_The data_
[Start of section]
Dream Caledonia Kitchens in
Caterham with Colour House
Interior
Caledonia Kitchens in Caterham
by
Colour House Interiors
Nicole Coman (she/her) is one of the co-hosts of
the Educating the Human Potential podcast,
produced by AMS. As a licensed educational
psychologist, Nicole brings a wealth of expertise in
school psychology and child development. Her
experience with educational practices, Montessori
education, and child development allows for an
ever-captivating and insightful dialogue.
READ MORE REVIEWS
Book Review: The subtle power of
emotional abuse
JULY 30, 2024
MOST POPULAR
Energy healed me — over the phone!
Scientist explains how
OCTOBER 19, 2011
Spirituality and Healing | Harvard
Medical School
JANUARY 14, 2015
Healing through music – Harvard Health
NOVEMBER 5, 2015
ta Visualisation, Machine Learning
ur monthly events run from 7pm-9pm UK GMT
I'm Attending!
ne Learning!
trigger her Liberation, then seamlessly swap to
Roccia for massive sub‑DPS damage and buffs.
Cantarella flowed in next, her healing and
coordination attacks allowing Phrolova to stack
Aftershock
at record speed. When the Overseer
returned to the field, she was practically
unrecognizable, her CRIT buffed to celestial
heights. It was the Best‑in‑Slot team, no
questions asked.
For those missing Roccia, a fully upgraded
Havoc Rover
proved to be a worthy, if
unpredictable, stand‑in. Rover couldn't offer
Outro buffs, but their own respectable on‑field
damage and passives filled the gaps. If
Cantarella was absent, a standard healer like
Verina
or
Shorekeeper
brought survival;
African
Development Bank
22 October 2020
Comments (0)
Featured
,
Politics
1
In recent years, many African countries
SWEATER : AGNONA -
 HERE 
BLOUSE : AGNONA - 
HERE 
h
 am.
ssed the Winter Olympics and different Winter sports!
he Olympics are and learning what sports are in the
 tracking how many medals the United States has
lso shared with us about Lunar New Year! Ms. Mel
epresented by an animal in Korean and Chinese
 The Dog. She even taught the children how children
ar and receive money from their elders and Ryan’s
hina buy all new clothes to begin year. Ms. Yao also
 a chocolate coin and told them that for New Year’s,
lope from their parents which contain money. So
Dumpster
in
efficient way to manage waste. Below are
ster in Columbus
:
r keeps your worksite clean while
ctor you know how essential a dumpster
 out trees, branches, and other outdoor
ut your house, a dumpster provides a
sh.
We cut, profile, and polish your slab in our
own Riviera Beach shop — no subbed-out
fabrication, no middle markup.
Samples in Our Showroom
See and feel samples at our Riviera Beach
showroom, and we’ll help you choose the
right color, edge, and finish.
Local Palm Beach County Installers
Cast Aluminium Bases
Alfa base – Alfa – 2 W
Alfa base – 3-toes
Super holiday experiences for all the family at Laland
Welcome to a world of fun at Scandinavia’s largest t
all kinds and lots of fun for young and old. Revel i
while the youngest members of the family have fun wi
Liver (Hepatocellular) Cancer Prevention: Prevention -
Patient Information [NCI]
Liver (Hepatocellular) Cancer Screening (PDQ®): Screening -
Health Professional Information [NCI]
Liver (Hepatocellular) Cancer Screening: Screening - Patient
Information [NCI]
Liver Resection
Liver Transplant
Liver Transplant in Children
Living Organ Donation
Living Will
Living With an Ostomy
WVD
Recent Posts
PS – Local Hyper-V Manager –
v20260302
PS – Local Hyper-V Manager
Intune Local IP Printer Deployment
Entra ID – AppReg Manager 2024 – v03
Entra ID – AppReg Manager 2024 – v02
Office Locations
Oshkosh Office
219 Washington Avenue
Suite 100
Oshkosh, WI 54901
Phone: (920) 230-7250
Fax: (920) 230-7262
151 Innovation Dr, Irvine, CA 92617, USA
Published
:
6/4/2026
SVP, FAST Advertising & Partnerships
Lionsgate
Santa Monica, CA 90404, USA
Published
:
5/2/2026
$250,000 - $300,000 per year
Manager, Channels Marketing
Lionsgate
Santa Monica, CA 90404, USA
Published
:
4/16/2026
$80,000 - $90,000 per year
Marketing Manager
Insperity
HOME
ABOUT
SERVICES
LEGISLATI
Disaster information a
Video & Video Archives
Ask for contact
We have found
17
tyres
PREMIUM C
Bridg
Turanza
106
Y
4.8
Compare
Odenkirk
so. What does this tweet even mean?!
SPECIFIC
[End of section]
_Task instructions_
Each line above where the word "Rover" occurs should be returned in full.

_Exercise response_
Havoc Rover
unpredictable, stand‑in. Rover couldn't offer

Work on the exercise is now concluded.